| HN Mirror

Y	Hacker News new \| ask \| show \| jobs


	by cmollis 996 days ago
	this part is confusing to me in the doc.. I assume that you're using the httpfs (S3) extensions and perhaps doing scanning of the parquet files (which I think is actually streamed.. e.g. querying for a specific column values in a series of parquet files). We have a huge data set of hive-partitioned parquet files in s3 (e.g. /customerid/year/month/<series of parquet files>). Can i just scan these files using the glob pattern to retrieve data like I can with Athena? The extension doc seems to indicate that I can (from the doc: SELECT * FROM read_parquet('s3://bucket/*/file.parquet', HIVE_PARTITIONING = 1) where year=2013;) Or do I need to know which parquet files I'm looking for in S3 and bring them down to work on locally? If it's the former, then it seems equivalent to Athena..

1 comments

wenc 996 days ago

No you can definitely use globs in DuckDB.

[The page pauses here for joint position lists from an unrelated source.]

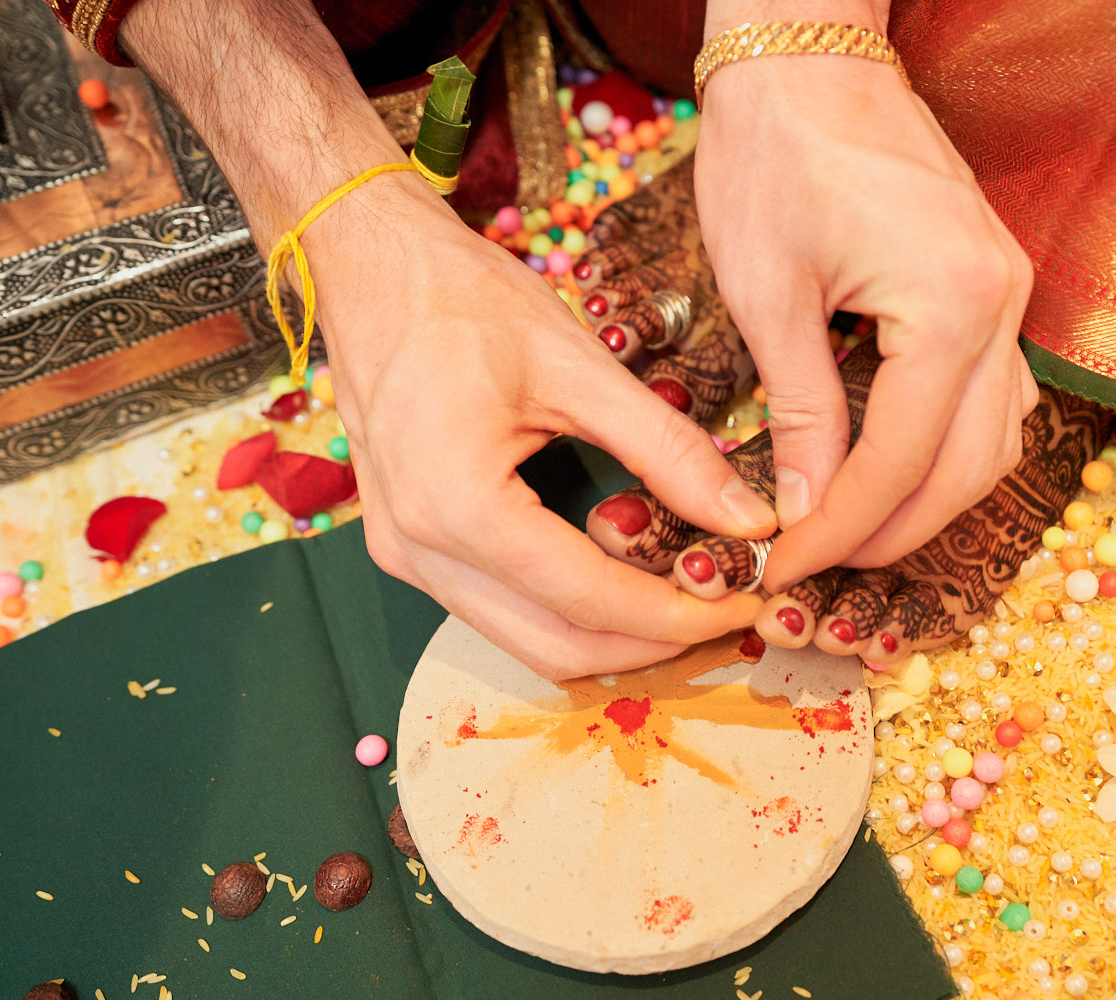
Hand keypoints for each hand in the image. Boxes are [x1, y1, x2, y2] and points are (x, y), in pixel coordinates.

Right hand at [123, 0, 775, 677]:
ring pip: (527, 642)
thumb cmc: (462, 297)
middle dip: (654, 644)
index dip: (680, 615)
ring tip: (690, 601)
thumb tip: (750, 519)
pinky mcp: (409, 546)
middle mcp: (419, 549)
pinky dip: (570, 613)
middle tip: (730, 613)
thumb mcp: (579, 367)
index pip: (590, 599)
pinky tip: (628, 582)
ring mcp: (405, 555)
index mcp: (456, 503)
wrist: (366, 263)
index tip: (747, 605)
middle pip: (558, 647)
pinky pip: (499, 611)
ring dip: (614, 639)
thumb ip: (668, 450)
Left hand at [695, 32, 1037, 590]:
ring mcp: (1009, 293)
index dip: (839, 529)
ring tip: (849, 530)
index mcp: (951, 305)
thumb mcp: (769, 293)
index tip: (784, 569)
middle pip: (970, 467)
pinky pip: (992, 395)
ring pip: (996, 439)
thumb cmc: (774, 153)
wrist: (809, 56)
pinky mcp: (992, 285)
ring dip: (929, 498)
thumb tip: (804, 506)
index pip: (902, 461)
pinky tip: (888, 466)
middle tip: (818, 567)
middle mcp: (1003, 305)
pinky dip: (946, 447)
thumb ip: (802, 408)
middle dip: (892, 531)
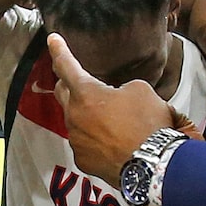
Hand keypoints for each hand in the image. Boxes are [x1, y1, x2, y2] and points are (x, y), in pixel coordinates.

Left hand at [45, 34, 196, 185]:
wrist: (152, 165)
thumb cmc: (148, 125)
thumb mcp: (142, 91)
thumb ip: (122, 89)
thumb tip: (118, 98)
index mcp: (86, 94)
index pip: (66, 65)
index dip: (59, 50)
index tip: (52, 39)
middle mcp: (74, 116)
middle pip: (64, 93)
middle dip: (69, 84)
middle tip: (79, 80)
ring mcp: (76, 141)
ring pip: (77, 121)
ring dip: (89, 116)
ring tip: (113, 120)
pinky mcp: (83, 161)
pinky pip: (86, 143)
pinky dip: (96, 139)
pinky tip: (114, 142)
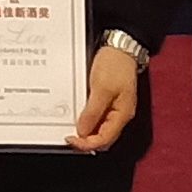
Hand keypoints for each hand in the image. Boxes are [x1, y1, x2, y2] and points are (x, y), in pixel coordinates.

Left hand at [69, 39, 141, 153]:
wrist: (120, 47)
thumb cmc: (115, 65)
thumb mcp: (101, 88)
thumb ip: (93, 112)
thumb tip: (82, 131)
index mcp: (122, 115)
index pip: (105, 139)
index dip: (87, 144)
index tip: (71, 140)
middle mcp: (119, 115)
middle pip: (103, 137)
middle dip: (86, 141)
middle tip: (69, 137)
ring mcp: (114, 108)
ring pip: (99, 128)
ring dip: (85, 131)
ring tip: (70, 127)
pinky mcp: (108, 100)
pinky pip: (97, 116)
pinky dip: (86, 119)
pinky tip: (76, 115)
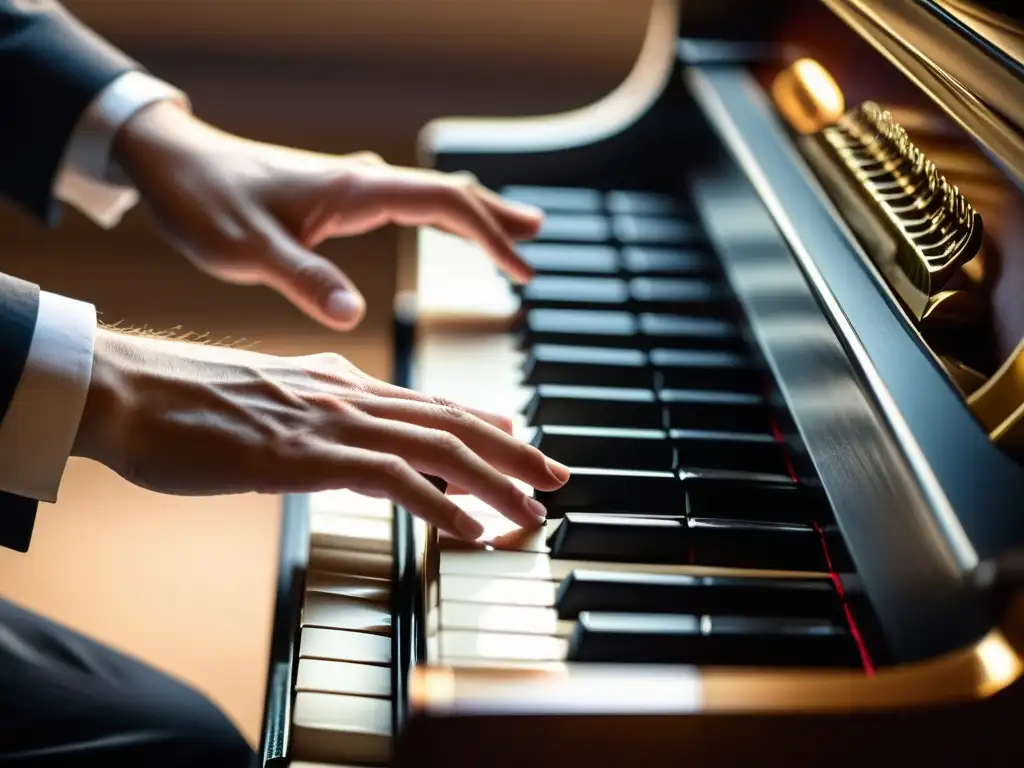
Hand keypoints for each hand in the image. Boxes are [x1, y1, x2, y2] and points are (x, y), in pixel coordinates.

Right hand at [72, 329, 568, 539]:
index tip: (520, 438)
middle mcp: (348, 395)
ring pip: (437, 445)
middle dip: (512, 451)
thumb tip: (352, 438)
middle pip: (451, 420)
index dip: (483, 420)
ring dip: (493, 480)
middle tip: (555, 475)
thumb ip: (319, 413)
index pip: (430, 401)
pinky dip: (439, 504)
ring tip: (532, 508)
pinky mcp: (306, 454)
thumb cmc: (188, 402)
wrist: (130, 390)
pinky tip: (468, 527)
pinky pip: (392, 478)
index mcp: (339, 382)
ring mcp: (330, 421)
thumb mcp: (270, 400)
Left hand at [113, 102, 542, 330]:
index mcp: (354, 191)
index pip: (443, 204)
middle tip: (537, 239)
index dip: (488, 236)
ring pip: (430, 194)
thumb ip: (304, 279)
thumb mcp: (249, 250)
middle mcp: (361, 182)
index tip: (521, 271)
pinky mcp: (337, 197)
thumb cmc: (206, 202)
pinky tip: (445, 228)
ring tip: (514, 231)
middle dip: (495, 217)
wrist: (171, 163)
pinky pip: (406, 202)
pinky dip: (440, 217)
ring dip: (474, 213)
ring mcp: (351, 186)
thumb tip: (355, 315)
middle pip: (449, 193)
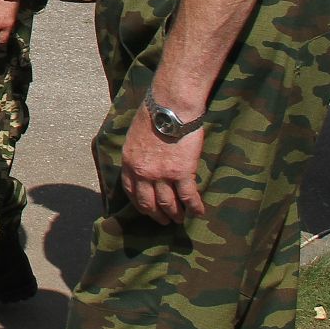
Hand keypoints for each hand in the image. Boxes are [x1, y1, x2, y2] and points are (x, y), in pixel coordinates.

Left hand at [121, 109, 205, 224]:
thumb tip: (144, 160)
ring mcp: (162, 175)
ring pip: (168, 203)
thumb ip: (138, 152)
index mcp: (129, 162)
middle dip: (156, 215)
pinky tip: (199, 213)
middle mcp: (143, 173)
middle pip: (148, 202)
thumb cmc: (154, 113)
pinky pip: (188, 197)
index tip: (146, 210)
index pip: (131, 191)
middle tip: (164, 221)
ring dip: (175, 214)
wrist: (170, 107)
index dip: (139, 204)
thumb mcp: (135, 135)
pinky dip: (194, 207)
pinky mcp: (182, 173)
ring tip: (181, 220)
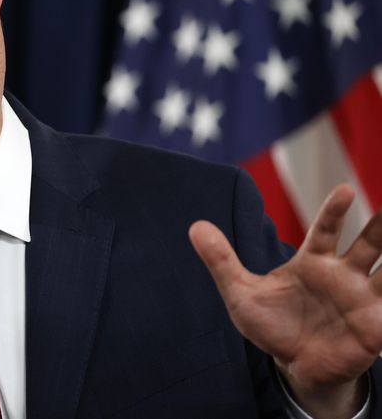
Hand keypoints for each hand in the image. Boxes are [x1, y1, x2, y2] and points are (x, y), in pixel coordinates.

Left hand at [189, 183, 381, 416]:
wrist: (294, 367)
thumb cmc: (272, 326)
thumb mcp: (242, 294)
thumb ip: (222, 260)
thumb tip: (194, 226)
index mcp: (314, 262)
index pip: (327, 229)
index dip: (335, 211)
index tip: (344, 190)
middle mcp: (344, 275)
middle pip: (370, 243)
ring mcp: (364, 299)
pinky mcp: (376, 326)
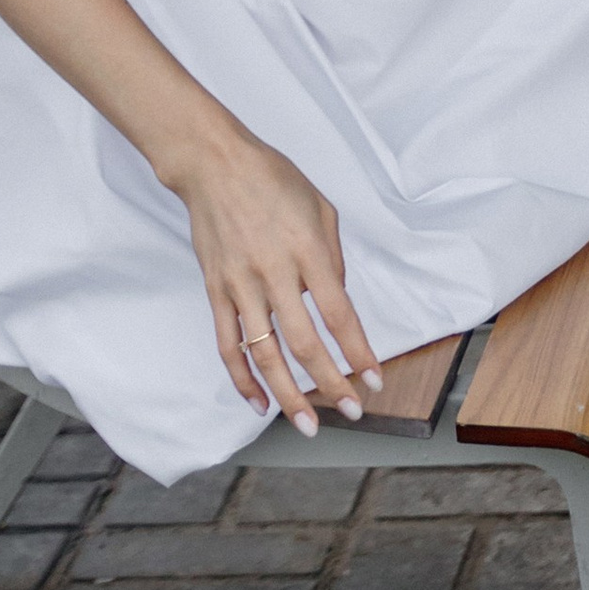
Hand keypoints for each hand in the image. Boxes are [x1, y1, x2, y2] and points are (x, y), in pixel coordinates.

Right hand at [161, 122, 383, 431]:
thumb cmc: (273, 180)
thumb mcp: (321, 208)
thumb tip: (336, 303)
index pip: (338, 314)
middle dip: (331, 384)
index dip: (358, 351)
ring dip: (287, 395)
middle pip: (304, 343)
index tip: (374, 379)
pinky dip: (242, 378)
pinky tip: (258, 401)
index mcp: (307, 250)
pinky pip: (228, 345)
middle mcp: (273, 272)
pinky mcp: (215, 292)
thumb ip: (332, 258)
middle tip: (351, 411)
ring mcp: (240, 285)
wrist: (214, 165)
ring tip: (306, 424)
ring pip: (264, 354)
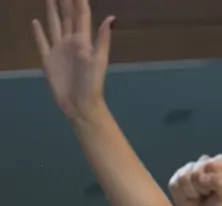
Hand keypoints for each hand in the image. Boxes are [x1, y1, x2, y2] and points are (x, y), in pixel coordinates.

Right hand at [33, 0, 113, 121]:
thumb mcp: (99, 59)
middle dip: (64, 2)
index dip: (78, 1)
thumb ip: (102, 38)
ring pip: (54, 25)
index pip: (80, 15)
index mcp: (83, 40)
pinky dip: (38, 32)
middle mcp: (70, 41)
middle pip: (67, 17)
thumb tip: (111, 17)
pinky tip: (35, 22)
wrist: (80, 103)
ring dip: (52, 12)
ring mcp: (58, 50)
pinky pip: (42, 42)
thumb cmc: (92, 83)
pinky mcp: (48, 60)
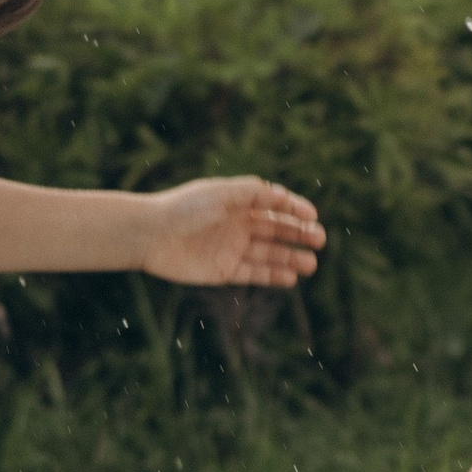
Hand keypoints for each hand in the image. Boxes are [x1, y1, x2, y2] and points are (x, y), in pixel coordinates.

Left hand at [138, 178, 325, 290]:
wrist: (151, 235)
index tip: (313, 216)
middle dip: (298, 235)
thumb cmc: (185, 208)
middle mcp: (237, 225)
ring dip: (290, 258)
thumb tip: (284, 195)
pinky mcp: (223, 271)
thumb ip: (253, 193)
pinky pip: (253, 274)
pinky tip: (290, 278)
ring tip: (311, 264)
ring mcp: (231, 248)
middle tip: (320, 241)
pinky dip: (272, 276)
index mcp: (238, 202)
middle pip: (275, 230)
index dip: (295, 210)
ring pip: (268, 254)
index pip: (274, 205)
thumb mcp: (222, 194)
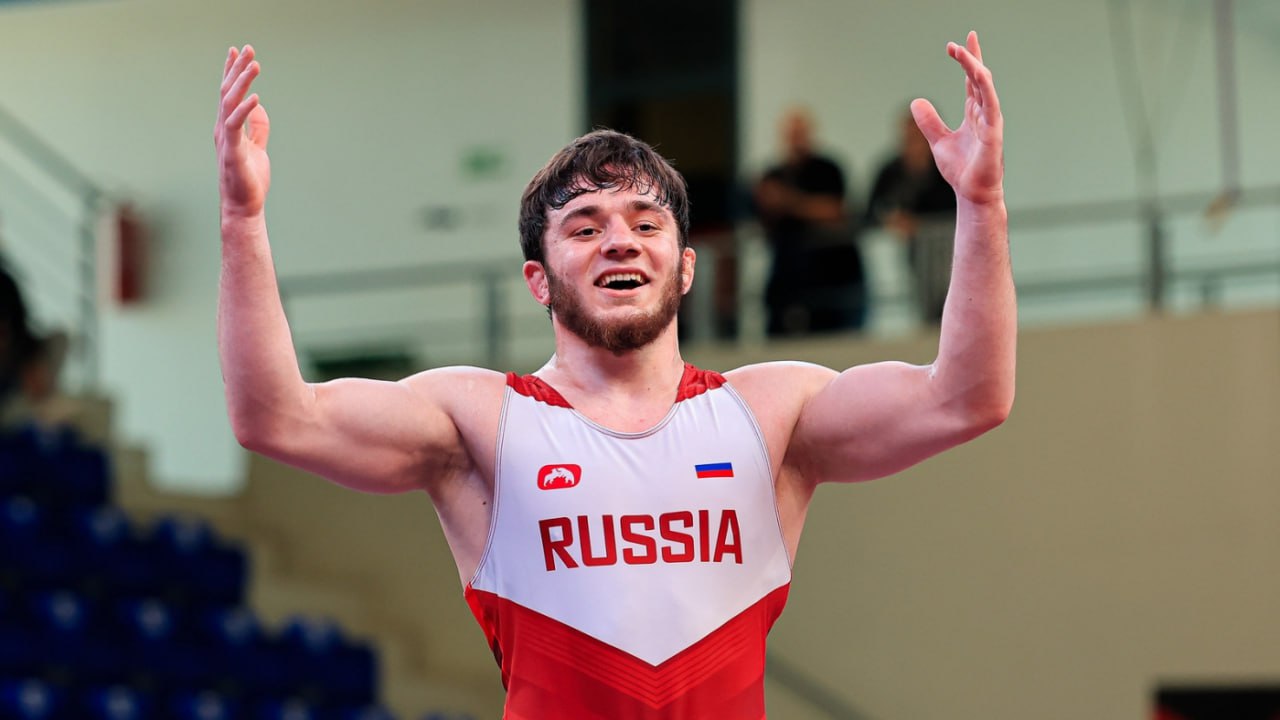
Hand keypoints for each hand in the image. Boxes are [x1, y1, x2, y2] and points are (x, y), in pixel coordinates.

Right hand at [215, 45, 270, 217]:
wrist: (243, 207)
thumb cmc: (248, 180)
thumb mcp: (257, 148)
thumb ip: (257, 128)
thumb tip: (260, 107)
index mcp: (228, 128)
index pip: (228, 94)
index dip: (231, 72)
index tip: (237, 51)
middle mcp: (224, 130)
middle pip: (227, 92)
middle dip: (236, 69)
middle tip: (246, 48)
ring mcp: (226, 141)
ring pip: (230, 104)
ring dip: (242, 83)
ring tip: (254, 64)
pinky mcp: (233, 153)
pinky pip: (236, 127)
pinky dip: (245, 111)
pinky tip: (256, 98)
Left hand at [911, 31, 1003, 204]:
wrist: (971, 194)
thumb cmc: (961, 171)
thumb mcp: (938, 142)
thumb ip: (929, 122)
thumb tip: (915, 101)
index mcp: (973, 114)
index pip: (972, 81)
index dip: (968, 61)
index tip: (962, 41)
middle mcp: (984, 114)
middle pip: (979, 78)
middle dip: (971, 58)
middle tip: (958, 42)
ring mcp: (991, 122)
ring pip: (985, 87)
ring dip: (975, 68)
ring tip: (963, 52)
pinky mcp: (993, 134)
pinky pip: (991, 106)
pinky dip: (985, 89)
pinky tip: (978, 74)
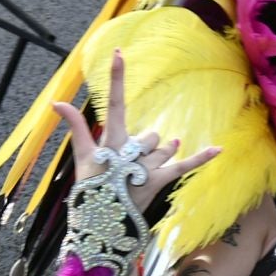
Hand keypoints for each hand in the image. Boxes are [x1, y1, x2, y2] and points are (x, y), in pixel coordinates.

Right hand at [52, 49, 219, 211]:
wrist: (103, 222)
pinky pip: (184, 166)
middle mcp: (129, 151)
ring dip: (158, 157)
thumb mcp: (83, 156)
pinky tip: (219, 150)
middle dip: (145, 148)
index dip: (116, 78)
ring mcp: (145, 166)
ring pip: (162, 149)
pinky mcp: (159, 181)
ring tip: (142, 173)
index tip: (119, 54)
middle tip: (130, 168)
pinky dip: (201, 158)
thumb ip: (76, 127)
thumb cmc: (92, 187)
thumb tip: (56, 102)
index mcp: (109, 141)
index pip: (113, 104)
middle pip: (149, 135)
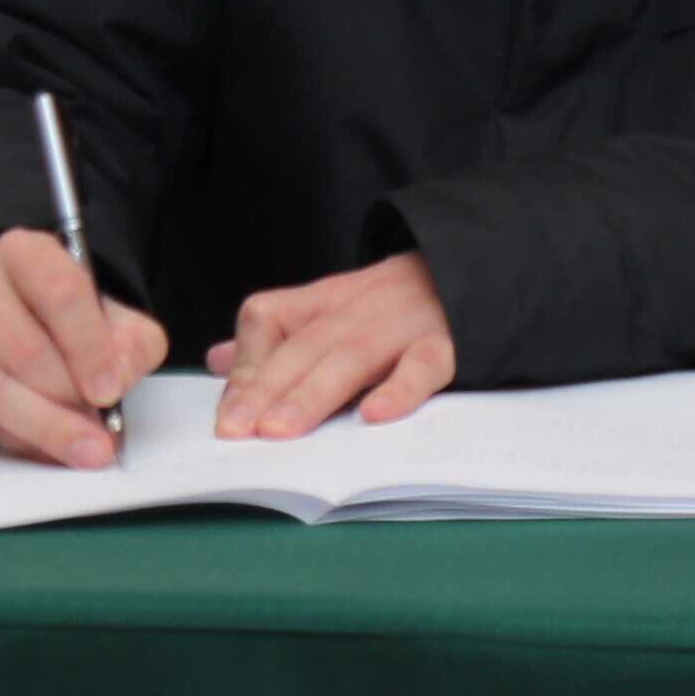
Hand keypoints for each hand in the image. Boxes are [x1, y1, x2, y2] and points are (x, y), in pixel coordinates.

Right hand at [0, 227, 170, 466]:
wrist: (9, 317)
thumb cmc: (66, 318)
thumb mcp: (115, 316)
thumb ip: (131, 343)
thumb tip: (116, 380)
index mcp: (24, 251)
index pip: (60, 293)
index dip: (89, 348)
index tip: (110, 392)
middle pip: (20, 349)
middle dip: (64, 401)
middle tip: (96, 437)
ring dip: (38, 426)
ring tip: (76, 447)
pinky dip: (6, 438)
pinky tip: (38, 444)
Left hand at [210, 251, 457, 439]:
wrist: (479, 265)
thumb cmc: (396, 305)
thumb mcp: (333, 307)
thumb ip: (277, 335)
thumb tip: (215, 361)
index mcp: (325, 298)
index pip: (268, 318)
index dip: (245, 367)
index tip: (226, 418)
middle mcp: (359, 308)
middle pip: (304, 345)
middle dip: (266, 388)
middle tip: (237, 431)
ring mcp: (404, 325)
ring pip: (352, 357)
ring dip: (312, 394)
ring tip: (279, 430)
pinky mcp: (450, 344)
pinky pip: (424, 366)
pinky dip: (400, 389)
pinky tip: (374, 415)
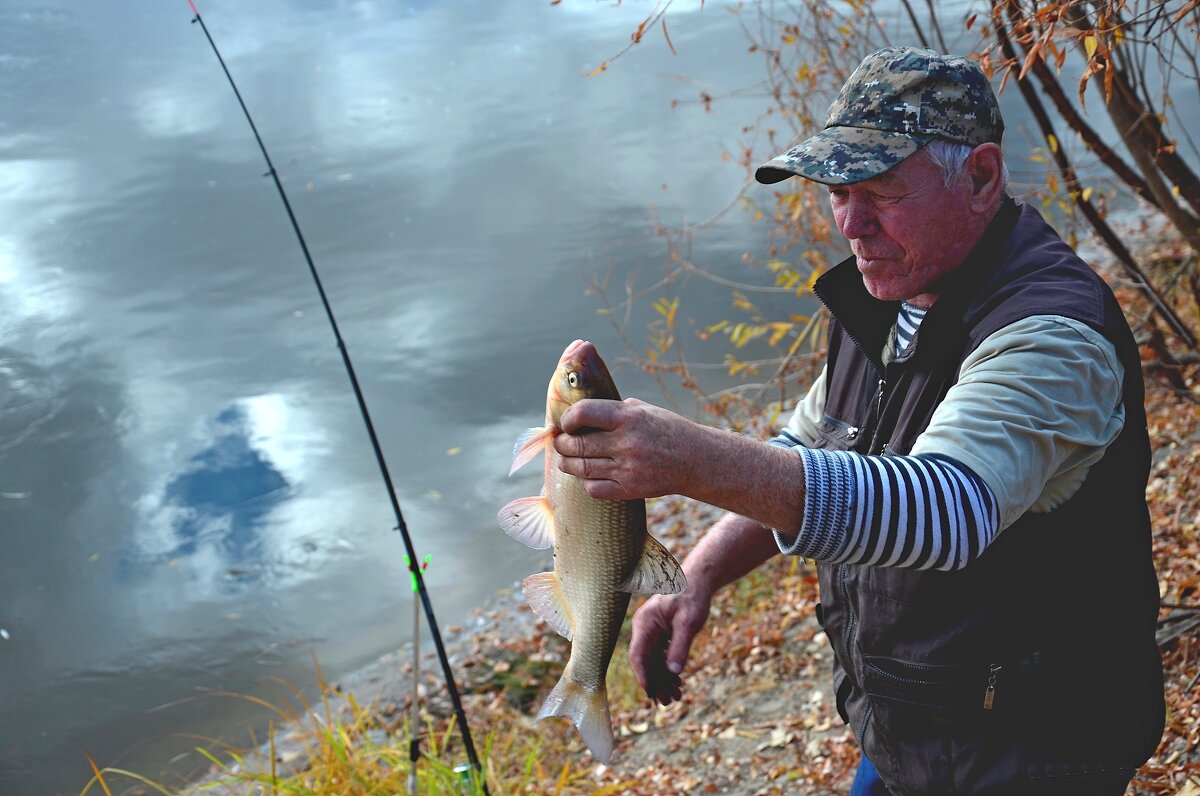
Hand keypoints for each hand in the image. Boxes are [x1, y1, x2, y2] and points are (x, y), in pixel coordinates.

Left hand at [553, 398, 703, 500]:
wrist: (696, 460)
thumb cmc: (665, 429)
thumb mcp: (643, 409)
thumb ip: (611, 409)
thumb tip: (577, 414)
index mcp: (629, 417)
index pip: (583, 413)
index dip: (568, 419)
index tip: (567, 423)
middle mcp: (627, 443)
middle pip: (577, 444)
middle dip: (562, 443)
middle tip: (560, 442)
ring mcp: (628, 469)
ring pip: (580, 468)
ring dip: (566, 463)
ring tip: (565, 459)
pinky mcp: (630, 490)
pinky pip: (593, 488)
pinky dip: (583, 481)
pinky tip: (585, 474)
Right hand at [628, 586, 711, 705]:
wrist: (698, 581)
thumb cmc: (692, 597)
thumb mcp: (689, 622)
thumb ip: (680, 646)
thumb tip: (674, 672)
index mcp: (645, 623)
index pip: (638, 654)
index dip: (643, 676)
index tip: (651, 694)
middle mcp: (644, 628)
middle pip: (646, 662)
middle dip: (656, 683)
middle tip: (669, 702)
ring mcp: (651, 632)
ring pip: (653, 661)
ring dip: (663, 680)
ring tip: (677, 697)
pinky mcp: (660, 634)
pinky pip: (660, 656)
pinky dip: (668, 670)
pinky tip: (678, 683)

And no you don’t have to know the exact parquet file. You would treat the Hive partitioned data as a single dataset and DuckDB will scan it automatically. (Partition elimination, predicate pushdown etc all done automatically)

https://duckdb.org/docs/data/partitioning/hive_partitioning

link

cmollis 996 days ago

ok.. thanks.. I'll try it out. I can think of few use-case that we have where this might be a good alternative to athena.

link